──────── Text section
Daytop, or Daytop Village, is a drug addiction treatment organization with facilities in New York City. It was founded in 1963 in Tottenville, Staten Island by Daniel Harold Casriel along with Monsignor William B. O'Brien, a Roman Catholic priest and founder and president of the World Federation of Therapeutic Communities. Ron Brancato from the Pelham Bay area of Bronx New York, Program Director and former resident of Synanon, California. Synanon (founded by Charles E. "Chuck" Dederich Sr., (1913–1997) in 1958 in Santa Monica) was the only  drug rehabilitation program until Daytop Village NY.

According to Dr. Casriel its name was originally an acronym for 'Drug Addicts Yield to Probation' as Daytop was originally a kind of "halfway house" for convicted addicts. Another account gives the name to be an acronym for "Drug Addicts Yield to Persuasion". A third account gives the name to be an acronym for "Drug Addicts Yield to Others Persuasion."

The Daytop program, one of the oldest drug-treatment programs in the United States, is based on the therapeutic community model and emphasizes the role of peer interaction in their modes of treatment.  Considered one of the most successful programs of its kind, it is described as "a supportive emotional community in which people feel secure but at the same time are held strictly accountable for their behavior". It is estimated that 85 percent of those treated stay clean.
────────────────
──────── Given entries
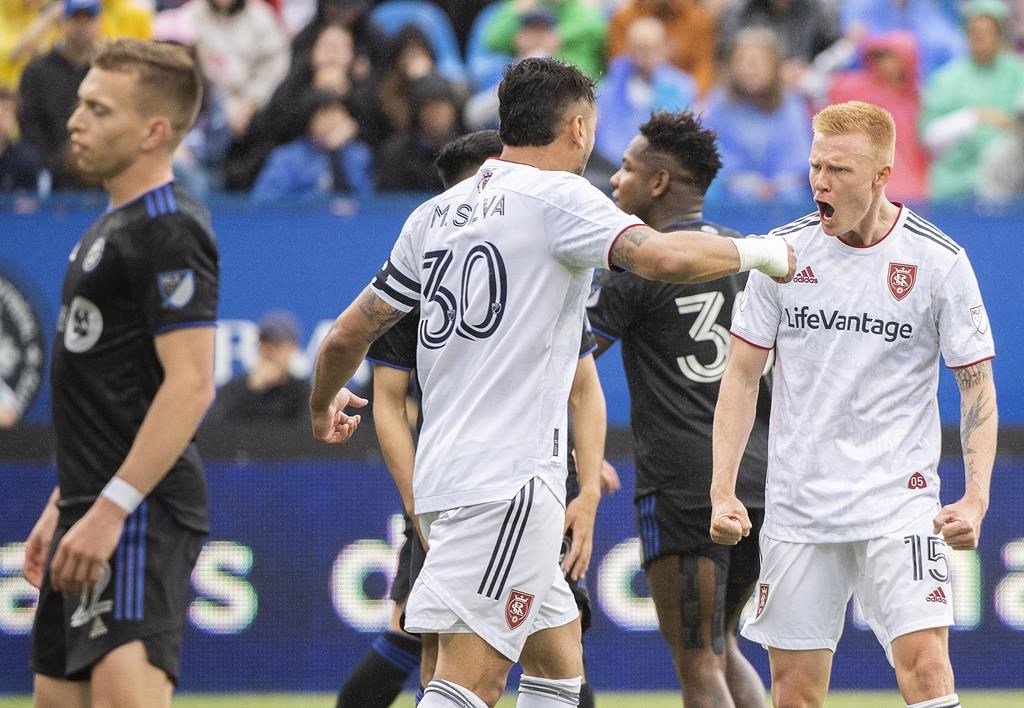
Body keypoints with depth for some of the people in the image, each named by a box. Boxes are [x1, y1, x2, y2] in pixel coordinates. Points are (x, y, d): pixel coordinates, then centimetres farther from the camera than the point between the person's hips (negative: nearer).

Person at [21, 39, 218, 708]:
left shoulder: (170, 232, -13)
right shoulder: (115, 225, 18)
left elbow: (190, 386, -21)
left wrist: (110, 511, -25)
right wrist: (61, 508, 23)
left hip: (140, 516, -10)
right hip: (94, 509, 10)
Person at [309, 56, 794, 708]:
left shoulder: (434, 215, 15)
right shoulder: (556, 196, -6)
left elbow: (348, 336, 19)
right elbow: (660, 256, -24)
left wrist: (324, 405, 40)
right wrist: (756, 252, -6)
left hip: (444, 475, 9)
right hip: (509, 481, -9)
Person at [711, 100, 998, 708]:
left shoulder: (939, 261, -5)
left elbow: (977, 384, 1)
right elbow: (743, 375, 8)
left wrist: (976, 498, -12)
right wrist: (723, 491, -2)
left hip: (901, 501, -2)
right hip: (797, 508, 3)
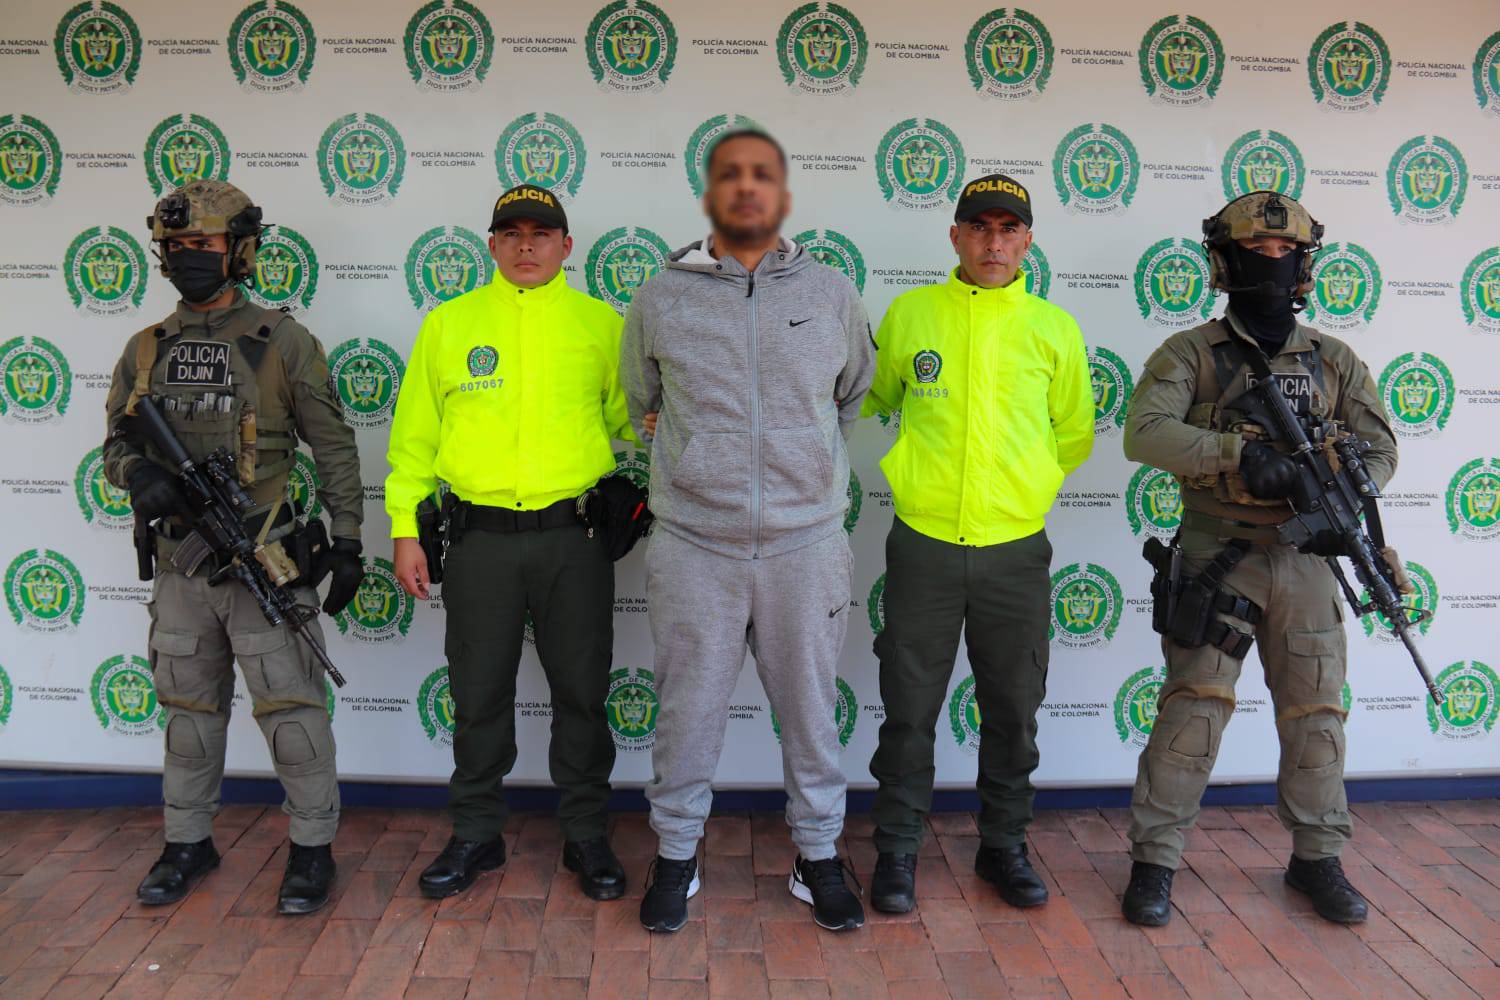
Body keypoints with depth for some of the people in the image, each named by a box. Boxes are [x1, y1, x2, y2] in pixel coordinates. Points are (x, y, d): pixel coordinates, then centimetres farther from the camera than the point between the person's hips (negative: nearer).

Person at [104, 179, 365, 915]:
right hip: (180, 565, 5)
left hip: (266, 563, -4)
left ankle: (313, 847, 12)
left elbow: (334, 448, -1)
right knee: (188, 710, 15)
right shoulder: (146, 351, 9)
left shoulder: (283, 344, -3)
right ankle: (188, 844, 30)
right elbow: (115, 442, 15)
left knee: (291, 708, -2)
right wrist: (137, 472, -10)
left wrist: (347, 542, -5)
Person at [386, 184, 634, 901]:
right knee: (479, 695, 10)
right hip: (480, 539, 1)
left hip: (572, 538, 0)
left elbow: (634, 416, 8)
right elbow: (414, 434, 8)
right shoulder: (449, 323, 7)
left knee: (581, 693, 8)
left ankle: (586, 836, 24)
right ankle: (476, 835, 27)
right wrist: (404, 527, 4)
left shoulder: (599, 323, 6)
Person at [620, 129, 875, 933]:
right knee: (689, 712, 9)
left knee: (809, 708, 12)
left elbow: (854, 392, 21)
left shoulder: (832, 294, 4)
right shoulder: (660, 299, 2)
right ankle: (676, 855, 29)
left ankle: (817, 856, 30)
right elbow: (639, 401, 18)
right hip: (693, 546, 0)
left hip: (806, 545, 1)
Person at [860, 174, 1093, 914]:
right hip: (924, 545, -1)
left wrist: (1019, 484, 11)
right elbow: (872, 401, 16)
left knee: (1013, 712, 12)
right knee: (910, 709, 6)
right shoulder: (909, 313, 2)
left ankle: (1004, 846, 30)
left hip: (1016, 549, 1)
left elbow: (1073, 434, 14)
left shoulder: (1054, 329, 3)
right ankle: (897, 850, 22)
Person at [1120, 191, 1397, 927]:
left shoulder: (1334, 361, 10)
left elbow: (1379, 448, 8)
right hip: (1218, 557, -4)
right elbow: (1145, 433, -15)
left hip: (1304, 561, 4)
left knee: (1315, 714, 10)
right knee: (1193, 708, -7)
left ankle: (1317, 858, 28)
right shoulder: (1192, 354, -1)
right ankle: (1154, 861, 5)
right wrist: (1240, 454, -27)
────────────────
## Explore the material
**a.** Copy the passage on Daytop from "The Daytop program, one" up to and including "treated stay clean.", substituting "group interaction" for "peer interaction".
**b.** Decide whether each statement agrees with the passage on Daytop, answering yes or no and quoting the words that settle it: (i) Daytop was founded in 1963 in Tottenville, Staten Island. (ii) Synanon was founded in Los Angeles. (iii) About half of those treated by Daytop stay clean.
The data after the passage on Daytop is separate material and unrelated to it.

## Solutions to the tasks
**a.**
The Daytop program, one of the oldest drug-treatment programs in the United States, is based on the therapeutic community model and emphasizes the role of group interaction in their modes of treatment.  Considered one of the most successful programs of its kind, it is described as "a supportive emotional community in which people feel secure but at the same time are held strictly accountable for their behavior". It is estimated that 85 percent of those treated stay clean.

**b.**
(i) Yes: "It was founded in 1963 in Tottenville, Staten Island"
(ii) No: "in 1958 in Santa Monica"
(iii) No: "It is estimated that 85 percent of those treated stay clean."